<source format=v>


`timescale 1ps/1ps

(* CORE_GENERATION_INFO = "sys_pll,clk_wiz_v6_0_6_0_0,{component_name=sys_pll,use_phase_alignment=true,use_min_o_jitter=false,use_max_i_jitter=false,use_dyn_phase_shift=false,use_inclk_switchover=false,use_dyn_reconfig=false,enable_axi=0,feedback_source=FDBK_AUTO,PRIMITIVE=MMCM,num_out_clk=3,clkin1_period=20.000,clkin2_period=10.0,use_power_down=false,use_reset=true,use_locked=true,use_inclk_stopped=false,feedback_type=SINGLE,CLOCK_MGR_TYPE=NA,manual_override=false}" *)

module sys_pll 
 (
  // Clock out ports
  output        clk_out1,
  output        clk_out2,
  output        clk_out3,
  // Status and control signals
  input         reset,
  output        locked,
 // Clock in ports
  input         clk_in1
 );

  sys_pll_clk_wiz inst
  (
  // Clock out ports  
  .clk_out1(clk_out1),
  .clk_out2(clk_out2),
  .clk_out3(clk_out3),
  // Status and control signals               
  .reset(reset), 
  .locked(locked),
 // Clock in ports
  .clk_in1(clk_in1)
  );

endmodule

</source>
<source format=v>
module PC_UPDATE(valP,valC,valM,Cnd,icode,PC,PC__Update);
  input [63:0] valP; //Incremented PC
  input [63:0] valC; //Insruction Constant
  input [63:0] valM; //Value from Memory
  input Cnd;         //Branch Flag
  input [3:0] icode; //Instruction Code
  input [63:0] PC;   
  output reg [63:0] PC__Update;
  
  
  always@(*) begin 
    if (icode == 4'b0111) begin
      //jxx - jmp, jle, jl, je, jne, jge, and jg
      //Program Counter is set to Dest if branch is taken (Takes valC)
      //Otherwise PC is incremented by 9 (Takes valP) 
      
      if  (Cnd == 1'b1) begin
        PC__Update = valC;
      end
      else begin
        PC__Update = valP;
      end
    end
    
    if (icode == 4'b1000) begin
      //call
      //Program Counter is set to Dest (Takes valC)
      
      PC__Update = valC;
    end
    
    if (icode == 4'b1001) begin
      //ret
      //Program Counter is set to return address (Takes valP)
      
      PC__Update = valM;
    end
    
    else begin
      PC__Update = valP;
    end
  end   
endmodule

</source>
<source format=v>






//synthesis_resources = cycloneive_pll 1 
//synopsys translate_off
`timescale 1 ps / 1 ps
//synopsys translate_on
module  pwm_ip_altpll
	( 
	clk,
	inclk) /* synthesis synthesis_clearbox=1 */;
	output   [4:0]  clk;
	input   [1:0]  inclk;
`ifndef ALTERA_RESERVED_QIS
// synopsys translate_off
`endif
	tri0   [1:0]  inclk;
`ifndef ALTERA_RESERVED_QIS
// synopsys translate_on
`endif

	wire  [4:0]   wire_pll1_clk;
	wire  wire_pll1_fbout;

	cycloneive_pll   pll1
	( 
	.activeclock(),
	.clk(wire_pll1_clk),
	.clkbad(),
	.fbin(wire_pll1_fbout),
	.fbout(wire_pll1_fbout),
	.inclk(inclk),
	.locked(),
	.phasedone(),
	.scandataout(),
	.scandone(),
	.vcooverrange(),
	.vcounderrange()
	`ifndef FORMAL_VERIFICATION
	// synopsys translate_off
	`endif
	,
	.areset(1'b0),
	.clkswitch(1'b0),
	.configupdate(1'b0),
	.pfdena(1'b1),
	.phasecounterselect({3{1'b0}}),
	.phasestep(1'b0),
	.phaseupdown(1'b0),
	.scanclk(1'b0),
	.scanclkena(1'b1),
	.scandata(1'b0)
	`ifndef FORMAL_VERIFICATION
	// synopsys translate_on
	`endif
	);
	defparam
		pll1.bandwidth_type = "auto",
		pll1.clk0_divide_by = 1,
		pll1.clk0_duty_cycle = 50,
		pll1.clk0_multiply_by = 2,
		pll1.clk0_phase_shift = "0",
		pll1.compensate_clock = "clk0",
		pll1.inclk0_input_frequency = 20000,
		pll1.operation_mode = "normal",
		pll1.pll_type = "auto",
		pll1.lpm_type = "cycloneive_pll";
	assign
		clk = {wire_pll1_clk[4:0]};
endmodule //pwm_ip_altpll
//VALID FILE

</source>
************
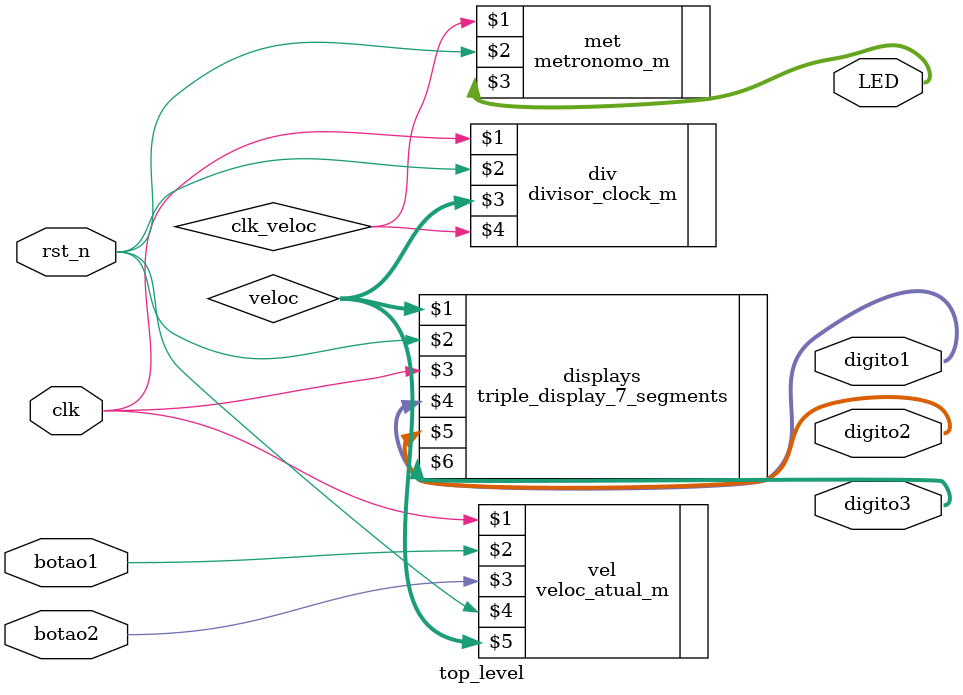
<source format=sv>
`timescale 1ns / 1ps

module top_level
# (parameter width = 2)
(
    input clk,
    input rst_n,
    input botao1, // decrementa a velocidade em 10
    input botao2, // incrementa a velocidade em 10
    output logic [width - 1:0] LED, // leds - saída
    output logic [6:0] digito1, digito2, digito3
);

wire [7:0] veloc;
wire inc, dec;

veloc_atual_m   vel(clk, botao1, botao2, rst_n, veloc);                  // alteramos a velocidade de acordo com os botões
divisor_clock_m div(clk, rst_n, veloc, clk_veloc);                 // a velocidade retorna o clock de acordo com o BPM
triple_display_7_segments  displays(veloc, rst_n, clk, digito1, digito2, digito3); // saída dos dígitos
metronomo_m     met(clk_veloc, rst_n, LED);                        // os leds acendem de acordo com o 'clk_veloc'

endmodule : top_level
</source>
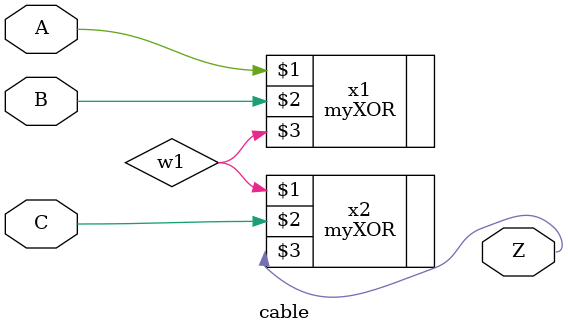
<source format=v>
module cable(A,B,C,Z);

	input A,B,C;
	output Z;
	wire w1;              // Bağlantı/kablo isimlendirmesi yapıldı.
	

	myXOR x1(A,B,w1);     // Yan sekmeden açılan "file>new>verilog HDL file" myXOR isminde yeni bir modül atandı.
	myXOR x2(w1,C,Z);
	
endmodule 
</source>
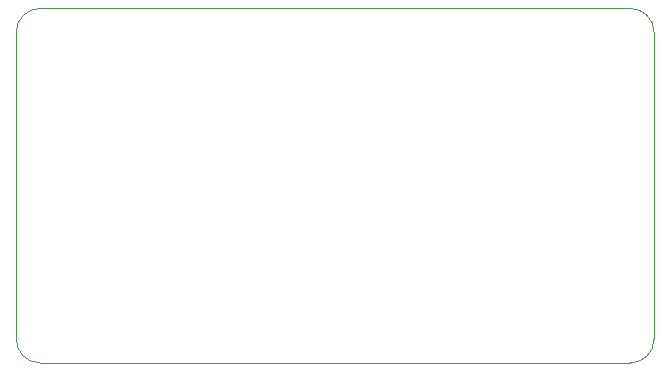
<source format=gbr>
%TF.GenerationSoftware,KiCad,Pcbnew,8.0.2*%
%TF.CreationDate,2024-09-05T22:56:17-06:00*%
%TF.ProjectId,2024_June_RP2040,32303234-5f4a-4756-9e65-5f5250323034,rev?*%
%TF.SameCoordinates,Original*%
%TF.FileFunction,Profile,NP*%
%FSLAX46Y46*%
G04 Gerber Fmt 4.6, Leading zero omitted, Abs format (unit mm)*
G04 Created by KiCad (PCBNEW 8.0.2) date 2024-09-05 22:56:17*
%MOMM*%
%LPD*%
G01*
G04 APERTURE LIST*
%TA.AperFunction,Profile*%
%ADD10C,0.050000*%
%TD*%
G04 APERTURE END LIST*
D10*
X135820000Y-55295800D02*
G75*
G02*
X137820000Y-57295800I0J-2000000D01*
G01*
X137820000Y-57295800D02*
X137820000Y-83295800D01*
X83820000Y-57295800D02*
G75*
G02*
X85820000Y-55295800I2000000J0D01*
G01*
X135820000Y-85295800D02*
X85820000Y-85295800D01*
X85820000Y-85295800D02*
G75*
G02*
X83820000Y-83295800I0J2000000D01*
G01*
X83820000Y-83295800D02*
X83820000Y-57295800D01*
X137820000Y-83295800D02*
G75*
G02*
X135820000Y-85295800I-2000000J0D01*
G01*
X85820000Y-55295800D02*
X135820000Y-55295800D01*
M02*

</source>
************
--- WHAT YOU SHOULD DO ---
In the records, locate each line holding the string "velocidade" and copy it.

--- RESULT OF THIS TASK ---
    input botao1, // decrementa a velocidade em 10
    input botao2, // incrementa a velocidade em 10
veloc_atual_m   vel(clk, botao1, botao2, rst_n, veloc);                  // alteramos a velocidade de acordo com os botões
divisor_clock_m div(clk, rst_n, veloc, clk_veloc);                 // a velocidade retorna o clock de acordo com o BPM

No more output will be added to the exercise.